Cinema Without Borders: Intimations of mortality—Renoir

In this weekly column, the writer explores the non-Indian films that are making the right noise across the globe. This week, we talk about Chie Hayakawa’s Renoir
A still from Renoir
A still from Renoir
Updated on
3 min read

Japanese filmmaker Chie Hayakawa’s second film, Renoir, took me back for a while to Avinash Arun’s Marathi debut feature Killa (Fort, 2014) and Sumanth Bhat’s Kannada language first film Mithya. All three movies have 11-year-old protagonists who are grappling with mortality. While Killa and Mithya deal with loss—father in the former and both the parents in the latter—and the immutable changes in life that accompany the profound pain and grief, Renoir has Fuki (Yui Suzuki) coming of age while her terminally ill father Keiji (Franky Lily) moves between the hospital and the home and mother Utako (Hikari Ishida) has it tough balancing the demands of her job with being her husband’s caregiver.

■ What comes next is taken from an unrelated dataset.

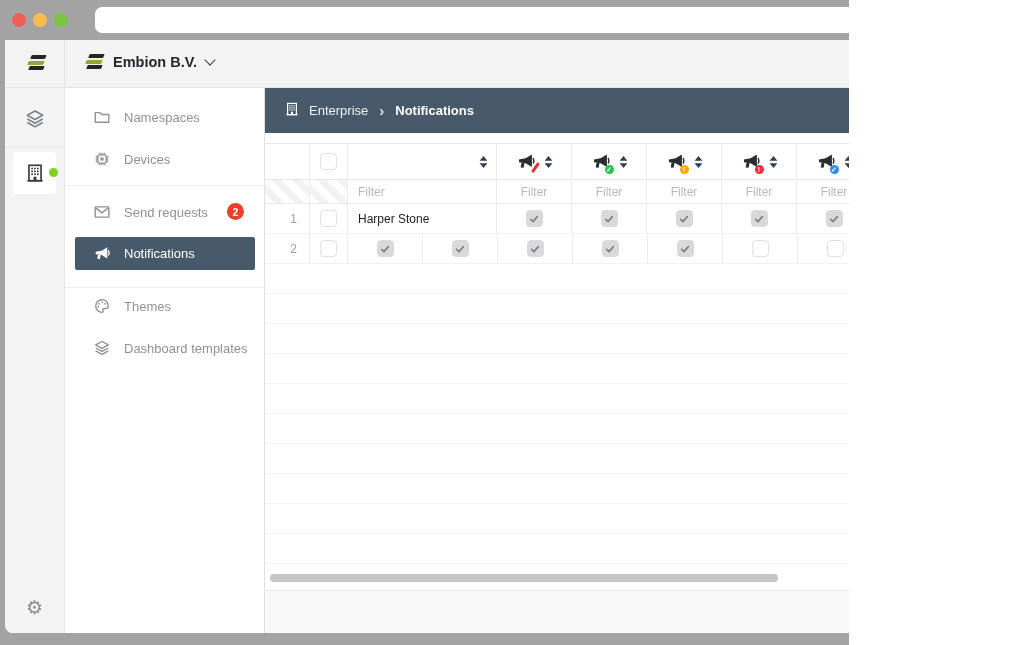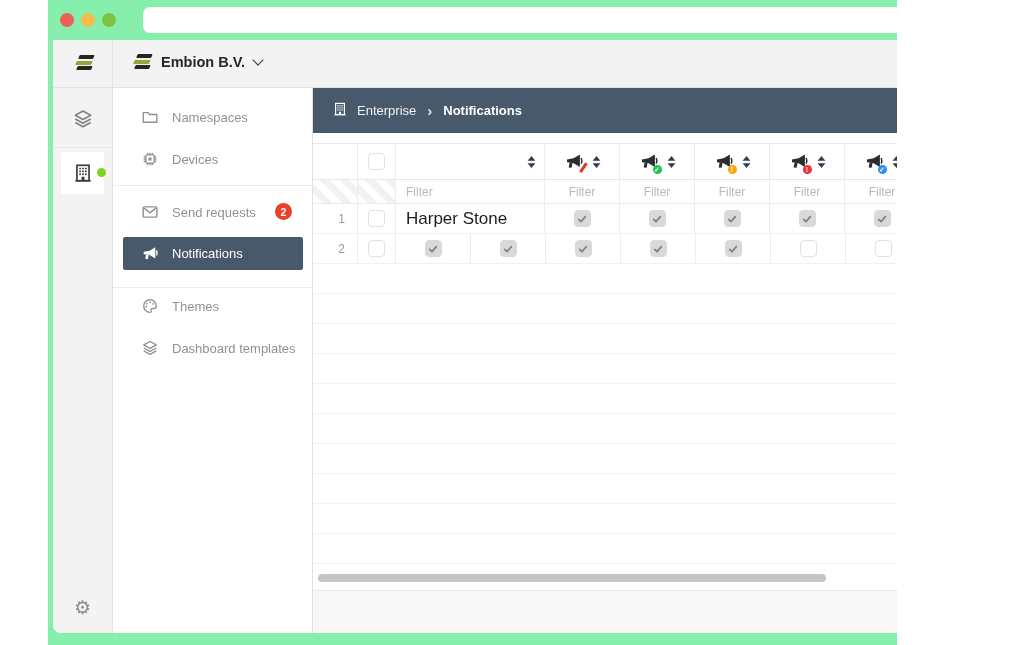"Embion B.V." .screen { background: #86efac -> #a3a3a3; margin-left: 48px -> none }
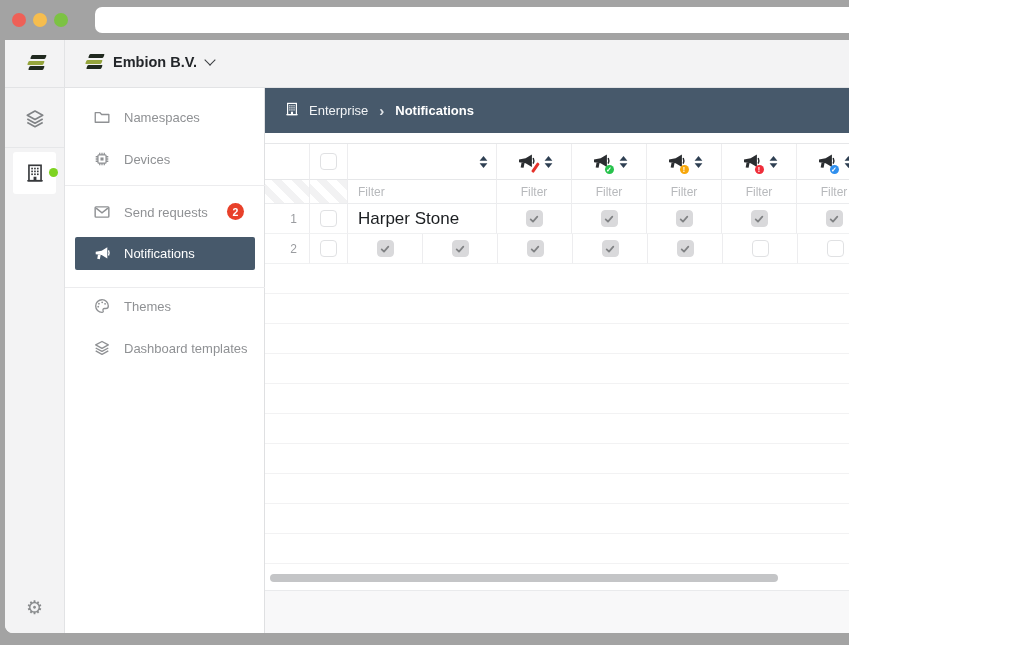"Harper Stone" .name-c { font-size: 17px -> 12px }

While Fuki is hooked to cable TV shows on telepathy and hypnosis, she imagines her mother wants her father to either die or stay on in the hospital, but definitely not return home to add to her burdens. Meanwhile, much to Utako’s woes, Keiji has been spending his yens pointlessly on miracle healing. Things take an alarming turn as Fuki gets addicted to telephone dating lines, underscoring not just her own anxieties but of the many strangers on the other side of the calls. Her encounter with a paedophile takes one on a spooky detour, even as her encounters with a friend’s parents end up reassuring her and us that all families are eventually the same. Basically, a messed-up society. The Japan-France-Singapore-Philippines-Indonesia-Qatar co-production had its world premiere in the In Competition section of the Cannes Film Festival. Hayakawa’s debut Plan 75, about a nightmarish ageing Japan of the near future, also opened in Cannes in the Un Certain Regard section in 2022 and won a special mention. The stupefying, bizarre idea, about the old forced to opt for euthanasia to make much-needed room for the resentful young, took the world of cinema by storm. 

Unlike Plan 75in Renoir Hayakawa goes back in time to the late 80s, but both films underline her knack for poignant and elegant storytelling. Both are complex but tender, gentle and empathetic explorations of the human condition and are marked by restraint in the craft rather than needless artistic flourishes. Moreover, both are about death—enforced in one, untimely in the other, but in neither of them does the filmmaker take recourse to sentimentality or gloom.

Drawn from her own childhood experience, Renoir may not be seen as distinctly engaging, cohesive and well-rounded as Plan 75It meanders while dealing with several story strands and movements of the plot and leaves one with a sense of uneasy open-endedness than comforting closures, more questions than answers but it still holds well because there is a veracity to emotions in Renoir when it comes to Fuki—how the impending bereavement leaves her confused, isolated and disconnected with her reality and the loved ones—perhaps consciously so—and how she escapes to fantasy to forget or make sense of the unreasonable blow. "We cry when people die. Are we sorry for ourselves or the dead?" she wonders, even as she writes a class essay on "I'd like to be an orphan", much to her teacher's dismay.

Hayakawa wins the day by casting the amazing Yui Suzuki as Fuki. She has just the perfect mix of the idiosyncratic and imaginative, innocent and vulnerable to make the inner struggles of the character strongly resonant. Franky Lily and Hikari Ishida are stoic but freaky as the devastated couple. In Hayakawa’s world, dualities are all. Urban loneliness and disconnect cut across age groups, be it the child in Renoir or the many aged folks in Plan 75. But both the films eventually also deal with solidarities, be it friends and the family in one or the community in the other. And death and life are eventually posited as two sides of the same coin, not so much about the bleak and the dark but about continuities despite the many pauses.